Wednesday, July 20, 2022

Read the Product Labels of Processed Food

Some people close to me are quick to point out the adverse effects of eating too much "Spinach" or "Broccoli" or what ever other fruits/vegetables I eat a lot that they happen to notice. While I can certainly understand that eating a lot of a good thing can be detrimental to someone's health those same people don't seem to see their eating habits as being problematic. I've had people tell me that eating a bag of cherries was bad for me yet they were averaging 2L of "diet" pop a day. How can eating a bag full of cherries be worse than drinking multiple liters of Pop?

I've first notice this sort of problem roughly 10 years ago when I was part of a health/wellness MLM business. The product offering included such things as plant based protein, fruit based energy drinks, freeze dried anti oxidant products... the entire lineup of products consisted of things to help with someone's health or at least was heavily marketed as such. 
The first thing everybody did, when handed such a product, was to read the label which is something you should do but I've always wondered how many people that read those labels also read the labels of pop or processed food products they purchases from the store. 

When's the last time you saw a commercial for Broccoli? Raw ingredients don't typically need commercials but processed food does. The reason why some people don't see a problem with drinking multiple litter of pop is because marketing makes it look like it's an inoffensive product. When's the last time you saw a diabetic, or someone overweight, do a commercial for pop? 
Every processed food commercial tries to associate happiness with their products. It's always about people having fun, smiling, while consuming the product which makes it appears like it's not poison in a box/can.

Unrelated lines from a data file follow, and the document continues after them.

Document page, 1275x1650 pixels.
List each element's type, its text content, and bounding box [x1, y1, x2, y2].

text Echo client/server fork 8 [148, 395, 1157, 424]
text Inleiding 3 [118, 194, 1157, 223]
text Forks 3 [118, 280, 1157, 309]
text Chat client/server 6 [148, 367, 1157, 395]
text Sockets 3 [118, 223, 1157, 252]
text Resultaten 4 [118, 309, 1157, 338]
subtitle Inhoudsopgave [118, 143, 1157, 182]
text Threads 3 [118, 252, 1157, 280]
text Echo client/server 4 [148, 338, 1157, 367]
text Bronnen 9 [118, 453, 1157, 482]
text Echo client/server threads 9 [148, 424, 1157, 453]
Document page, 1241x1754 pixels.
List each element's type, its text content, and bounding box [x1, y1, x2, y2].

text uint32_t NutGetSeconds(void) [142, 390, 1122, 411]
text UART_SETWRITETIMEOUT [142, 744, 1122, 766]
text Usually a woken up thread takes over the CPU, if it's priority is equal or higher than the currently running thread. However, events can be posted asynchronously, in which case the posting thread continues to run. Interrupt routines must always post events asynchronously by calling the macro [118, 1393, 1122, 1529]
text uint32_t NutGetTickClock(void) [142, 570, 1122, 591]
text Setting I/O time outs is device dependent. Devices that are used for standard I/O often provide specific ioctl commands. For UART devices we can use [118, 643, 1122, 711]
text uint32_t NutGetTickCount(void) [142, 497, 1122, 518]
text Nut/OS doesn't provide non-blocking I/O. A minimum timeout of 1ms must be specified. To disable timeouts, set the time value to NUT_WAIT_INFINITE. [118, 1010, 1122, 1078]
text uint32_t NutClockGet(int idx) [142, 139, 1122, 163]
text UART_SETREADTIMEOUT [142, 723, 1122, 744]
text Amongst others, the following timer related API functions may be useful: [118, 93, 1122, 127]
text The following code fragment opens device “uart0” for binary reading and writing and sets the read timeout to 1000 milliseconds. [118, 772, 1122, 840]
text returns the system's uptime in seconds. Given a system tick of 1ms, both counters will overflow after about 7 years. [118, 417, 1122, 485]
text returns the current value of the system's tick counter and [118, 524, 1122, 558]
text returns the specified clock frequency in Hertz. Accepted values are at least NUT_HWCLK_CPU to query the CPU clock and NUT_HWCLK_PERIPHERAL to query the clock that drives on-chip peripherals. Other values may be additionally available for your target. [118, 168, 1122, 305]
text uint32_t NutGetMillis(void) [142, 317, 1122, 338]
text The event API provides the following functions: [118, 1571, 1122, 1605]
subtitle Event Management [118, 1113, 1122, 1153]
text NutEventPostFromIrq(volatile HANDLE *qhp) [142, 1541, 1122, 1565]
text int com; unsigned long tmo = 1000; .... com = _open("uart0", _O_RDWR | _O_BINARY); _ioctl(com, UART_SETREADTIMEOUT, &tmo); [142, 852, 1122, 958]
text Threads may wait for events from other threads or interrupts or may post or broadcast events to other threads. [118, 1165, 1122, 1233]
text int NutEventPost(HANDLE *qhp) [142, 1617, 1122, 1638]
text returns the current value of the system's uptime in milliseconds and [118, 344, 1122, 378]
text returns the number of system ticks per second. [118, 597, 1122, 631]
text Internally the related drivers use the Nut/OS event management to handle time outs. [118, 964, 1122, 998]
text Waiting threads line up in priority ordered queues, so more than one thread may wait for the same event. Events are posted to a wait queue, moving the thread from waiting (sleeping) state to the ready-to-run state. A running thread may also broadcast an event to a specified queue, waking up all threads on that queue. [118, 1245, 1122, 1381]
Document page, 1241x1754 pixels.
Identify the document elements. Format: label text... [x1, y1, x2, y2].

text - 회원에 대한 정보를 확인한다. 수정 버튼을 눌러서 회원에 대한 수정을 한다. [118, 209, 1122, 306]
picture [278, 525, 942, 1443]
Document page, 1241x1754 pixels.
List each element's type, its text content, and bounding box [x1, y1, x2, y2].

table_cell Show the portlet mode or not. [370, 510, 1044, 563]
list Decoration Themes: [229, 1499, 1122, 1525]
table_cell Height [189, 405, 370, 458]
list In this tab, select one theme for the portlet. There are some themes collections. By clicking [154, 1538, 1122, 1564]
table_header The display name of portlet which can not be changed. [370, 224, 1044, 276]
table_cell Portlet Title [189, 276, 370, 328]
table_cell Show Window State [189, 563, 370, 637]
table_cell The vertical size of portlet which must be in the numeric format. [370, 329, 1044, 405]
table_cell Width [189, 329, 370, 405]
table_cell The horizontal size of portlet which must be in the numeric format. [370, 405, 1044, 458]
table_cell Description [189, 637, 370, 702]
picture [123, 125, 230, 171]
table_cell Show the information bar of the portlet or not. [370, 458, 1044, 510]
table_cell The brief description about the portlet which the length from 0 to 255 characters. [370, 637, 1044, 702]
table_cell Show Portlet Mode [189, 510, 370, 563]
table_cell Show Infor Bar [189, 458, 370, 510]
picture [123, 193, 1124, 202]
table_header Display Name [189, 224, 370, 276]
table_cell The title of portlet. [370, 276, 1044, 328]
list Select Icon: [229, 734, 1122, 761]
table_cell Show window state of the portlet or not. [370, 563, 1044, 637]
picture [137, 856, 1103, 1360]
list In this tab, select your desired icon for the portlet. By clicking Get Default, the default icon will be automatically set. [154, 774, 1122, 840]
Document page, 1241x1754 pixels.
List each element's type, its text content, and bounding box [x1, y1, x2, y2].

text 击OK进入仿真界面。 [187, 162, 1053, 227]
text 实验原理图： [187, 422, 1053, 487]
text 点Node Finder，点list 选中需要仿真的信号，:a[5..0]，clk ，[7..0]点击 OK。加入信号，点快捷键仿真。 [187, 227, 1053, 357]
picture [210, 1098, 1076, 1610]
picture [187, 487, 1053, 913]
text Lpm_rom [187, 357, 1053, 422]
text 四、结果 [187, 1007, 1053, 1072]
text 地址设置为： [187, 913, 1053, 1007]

Generally speaking, for food and beverages, the more ingredients it has the worse it is for you especially if the list includes ingredients you can't even spell out properly. What I've noticed in recent years is some ingredients were introduced with inoffensive naming, such as Splenda, that makes the product seems better than it is. While Splenda sounds better, as a sugar replacement, than "Aspartame", it's still suffers from the same problem - what the hell is it? We know what sugar is and what problems it can cause if we eat too much of it but what will Splenda do when we eat too much of that? 

Read the labels and consume and put greater effort in buying single ingredient products.